Texto extraído -
Fitch Ratings ha elevado la calificación de la deuda argentina de CCC+ a B-, marcando un hito significativo en la percepción del riesgo crediticio del país. Sin embargo, esta mejora no significa que Argentina haya superado sus debilidades financieras. Todd Martínez, director senior de Fitch, enfatizó la necesidad de que el Gobierno argentino genere un 'colchón' de dólares para enfrentar el proceso electoral de 2027, sugiriendo que la acumulación de reservas debe ir más allá de los pagos de deuda. La agencia considera que, aunque el país ha hecho avances bajo la administración de Javier Milei, todavía enfrenta desafíos significativos en términos de liquidez externa y capacidad de generar divisas.

Desde la reestructuración de deuda en 2020, esta es la primera vez que Argentina logra una mejora en su calificación crediticia. La categoría B- permite un acceso más amplio al financiamiento internacional, ya que muchos fondos institucionales y bancos están restringidos de invertir en países con calificaciones inferiores a B. Sin embargo, Fitch advierte que la calificación aún depende de que otras agencias sigan el mismo camino. La relación entre los dólares requeridos para afrontar vencimientos y la capacidad del país para acceder a divisas sigue siendo un punto crítico que limita la calificación. A pesar de los progresos en el frente fiscal y la desinflación, la acumulación de reservas ha sido priorizada de manera insuficiente.

Datos proporcionados -
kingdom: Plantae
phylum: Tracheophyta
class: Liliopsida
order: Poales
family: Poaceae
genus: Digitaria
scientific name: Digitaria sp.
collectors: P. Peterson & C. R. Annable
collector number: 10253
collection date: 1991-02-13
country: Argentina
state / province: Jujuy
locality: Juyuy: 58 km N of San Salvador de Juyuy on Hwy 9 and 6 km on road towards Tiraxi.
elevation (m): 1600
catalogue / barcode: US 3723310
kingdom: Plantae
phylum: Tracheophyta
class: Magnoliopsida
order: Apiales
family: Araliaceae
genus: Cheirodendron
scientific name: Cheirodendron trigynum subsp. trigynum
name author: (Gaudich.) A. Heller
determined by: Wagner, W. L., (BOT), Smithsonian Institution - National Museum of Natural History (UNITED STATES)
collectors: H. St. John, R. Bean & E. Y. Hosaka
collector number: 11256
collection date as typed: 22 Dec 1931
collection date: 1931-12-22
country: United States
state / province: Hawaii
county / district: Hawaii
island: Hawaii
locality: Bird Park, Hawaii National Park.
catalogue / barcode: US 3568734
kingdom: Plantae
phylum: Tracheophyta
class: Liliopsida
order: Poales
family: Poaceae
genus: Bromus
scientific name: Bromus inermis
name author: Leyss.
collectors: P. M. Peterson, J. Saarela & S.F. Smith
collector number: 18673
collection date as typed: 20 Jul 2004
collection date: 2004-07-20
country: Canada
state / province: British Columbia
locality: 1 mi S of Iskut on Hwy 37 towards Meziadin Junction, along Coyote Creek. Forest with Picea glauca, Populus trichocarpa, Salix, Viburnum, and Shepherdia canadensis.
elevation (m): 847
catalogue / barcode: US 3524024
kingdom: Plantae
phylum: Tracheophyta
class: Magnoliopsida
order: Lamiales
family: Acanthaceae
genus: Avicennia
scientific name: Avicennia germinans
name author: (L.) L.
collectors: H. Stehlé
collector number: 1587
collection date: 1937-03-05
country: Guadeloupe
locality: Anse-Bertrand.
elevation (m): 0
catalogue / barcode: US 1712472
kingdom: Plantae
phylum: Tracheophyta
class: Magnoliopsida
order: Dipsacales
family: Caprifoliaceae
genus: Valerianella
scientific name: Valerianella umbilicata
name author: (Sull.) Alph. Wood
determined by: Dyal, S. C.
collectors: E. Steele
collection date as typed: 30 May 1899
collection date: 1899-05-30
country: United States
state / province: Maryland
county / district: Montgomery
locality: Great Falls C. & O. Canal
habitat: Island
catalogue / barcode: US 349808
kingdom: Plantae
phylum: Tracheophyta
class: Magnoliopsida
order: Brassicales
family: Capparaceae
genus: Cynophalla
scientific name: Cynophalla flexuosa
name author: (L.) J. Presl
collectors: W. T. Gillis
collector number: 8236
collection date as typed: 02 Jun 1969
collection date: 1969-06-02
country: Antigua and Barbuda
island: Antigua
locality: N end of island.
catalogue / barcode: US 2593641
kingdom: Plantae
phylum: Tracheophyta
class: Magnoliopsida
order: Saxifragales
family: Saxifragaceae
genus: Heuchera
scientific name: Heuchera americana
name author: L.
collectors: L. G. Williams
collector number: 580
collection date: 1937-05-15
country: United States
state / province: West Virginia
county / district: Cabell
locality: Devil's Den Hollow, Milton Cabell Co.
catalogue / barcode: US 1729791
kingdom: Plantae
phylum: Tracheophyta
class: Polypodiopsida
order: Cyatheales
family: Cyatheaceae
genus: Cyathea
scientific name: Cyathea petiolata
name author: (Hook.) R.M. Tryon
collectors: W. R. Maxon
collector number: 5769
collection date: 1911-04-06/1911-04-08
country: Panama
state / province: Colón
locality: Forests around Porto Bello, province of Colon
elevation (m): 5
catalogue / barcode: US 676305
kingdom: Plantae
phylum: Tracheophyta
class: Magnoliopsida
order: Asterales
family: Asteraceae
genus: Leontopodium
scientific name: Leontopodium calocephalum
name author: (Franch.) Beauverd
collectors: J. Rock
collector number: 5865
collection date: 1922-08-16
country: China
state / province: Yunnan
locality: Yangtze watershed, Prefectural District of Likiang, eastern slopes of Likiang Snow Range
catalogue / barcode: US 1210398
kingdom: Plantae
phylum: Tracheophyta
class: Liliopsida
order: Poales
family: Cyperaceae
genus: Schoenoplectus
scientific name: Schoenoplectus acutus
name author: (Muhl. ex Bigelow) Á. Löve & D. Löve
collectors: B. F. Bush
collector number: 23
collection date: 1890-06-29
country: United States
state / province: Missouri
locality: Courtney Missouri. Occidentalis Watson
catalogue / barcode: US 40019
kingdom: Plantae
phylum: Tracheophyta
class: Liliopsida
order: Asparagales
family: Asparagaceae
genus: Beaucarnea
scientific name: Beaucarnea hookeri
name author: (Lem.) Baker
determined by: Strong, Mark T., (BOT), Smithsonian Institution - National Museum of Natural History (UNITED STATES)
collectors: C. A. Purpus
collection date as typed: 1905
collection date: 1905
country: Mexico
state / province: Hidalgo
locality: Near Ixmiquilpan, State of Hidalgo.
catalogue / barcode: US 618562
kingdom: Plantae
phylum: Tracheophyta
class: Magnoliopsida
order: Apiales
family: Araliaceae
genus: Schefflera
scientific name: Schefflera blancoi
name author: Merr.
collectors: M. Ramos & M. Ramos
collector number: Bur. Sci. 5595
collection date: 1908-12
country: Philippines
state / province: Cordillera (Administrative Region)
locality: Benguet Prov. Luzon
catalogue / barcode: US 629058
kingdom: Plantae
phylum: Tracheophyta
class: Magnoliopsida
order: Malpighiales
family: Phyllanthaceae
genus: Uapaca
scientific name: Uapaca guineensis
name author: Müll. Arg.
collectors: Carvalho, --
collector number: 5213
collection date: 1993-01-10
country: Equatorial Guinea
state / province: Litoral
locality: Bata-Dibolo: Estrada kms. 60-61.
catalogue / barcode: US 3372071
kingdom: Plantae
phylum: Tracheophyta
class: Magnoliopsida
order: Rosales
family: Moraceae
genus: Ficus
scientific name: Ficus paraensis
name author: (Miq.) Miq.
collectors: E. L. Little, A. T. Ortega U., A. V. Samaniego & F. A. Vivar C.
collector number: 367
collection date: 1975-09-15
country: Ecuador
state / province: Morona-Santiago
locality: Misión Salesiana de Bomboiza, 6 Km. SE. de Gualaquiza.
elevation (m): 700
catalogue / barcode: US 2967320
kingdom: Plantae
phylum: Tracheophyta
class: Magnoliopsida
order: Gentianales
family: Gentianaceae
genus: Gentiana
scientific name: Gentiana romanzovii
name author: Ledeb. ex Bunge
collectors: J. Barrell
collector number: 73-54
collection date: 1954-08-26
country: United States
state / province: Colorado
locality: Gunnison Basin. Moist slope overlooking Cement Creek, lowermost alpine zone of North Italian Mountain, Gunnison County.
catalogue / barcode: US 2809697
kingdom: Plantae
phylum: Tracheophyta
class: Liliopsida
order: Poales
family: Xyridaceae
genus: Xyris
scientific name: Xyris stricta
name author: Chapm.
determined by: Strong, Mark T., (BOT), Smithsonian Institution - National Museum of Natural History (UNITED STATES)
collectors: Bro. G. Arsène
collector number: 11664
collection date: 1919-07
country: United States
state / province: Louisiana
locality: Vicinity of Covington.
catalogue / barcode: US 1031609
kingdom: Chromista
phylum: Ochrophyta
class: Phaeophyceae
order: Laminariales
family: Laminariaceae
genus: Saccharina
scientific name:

Tareas y ejercicios -
a) Reescribe de forma más breve el párrafo del texto sobre la calificación de Argentina que empieza con «Desde la reestructuración de deuda en 2020» y conserva sus datos principales.
b) Extrae sin cambios del texto sobre la calificación de Argentina el fragmento que comienza en "Fitch Ratings ha" y termina en "de generar divisas.".
Los registros provienen de una fuente distinta a la del texto.

Resultados por tarea -
a) Es la primera vez desde la reestructuración de deuda de 2020 que Argentina mejora su calificación crediticia. La categoría B- amplía su acceso al financiamiento internacional, porque muchos fondos institucionales y bancos no pueden invertir en países con calificaciones inferiores a B. Fitch advierte, sin embargo, que la calificación aún depende de que otras agencias sigan el mismo camino. La relación entre los dólares necesarios para los vencimientos y la capacidad de acceder a divisas sigue limitando la calificación. Además, pese a los avances fiscales y en desinflación, la acumulación de reservas se ha priorizado de manera insuficiente.

b)
Fitch Ratings ha elevado la calificación de la deuda argentina de CCC+ a B-, marcando un hito significativo en la percepción del riesgo crediticio del país. Sin embargo, esta mejora no significa que Argentina haya superado sus debilidades financieras. Todd Martínez, director senior de Fitch, enfatizó la necesidad de que el Gobierno argentino genere un 'colchón' de dólares para enfrentar el proceso electoral de 2027, sugiriendo que la acumulación de reservas debe ir más allá de los pagos de deuda. La agencia considera que, aunque el país ha hecho avances bajo la administración de Javier Milei, todavía enfrenta desafíos significativos en términos de liquidez externa y capacidad de generar divisas.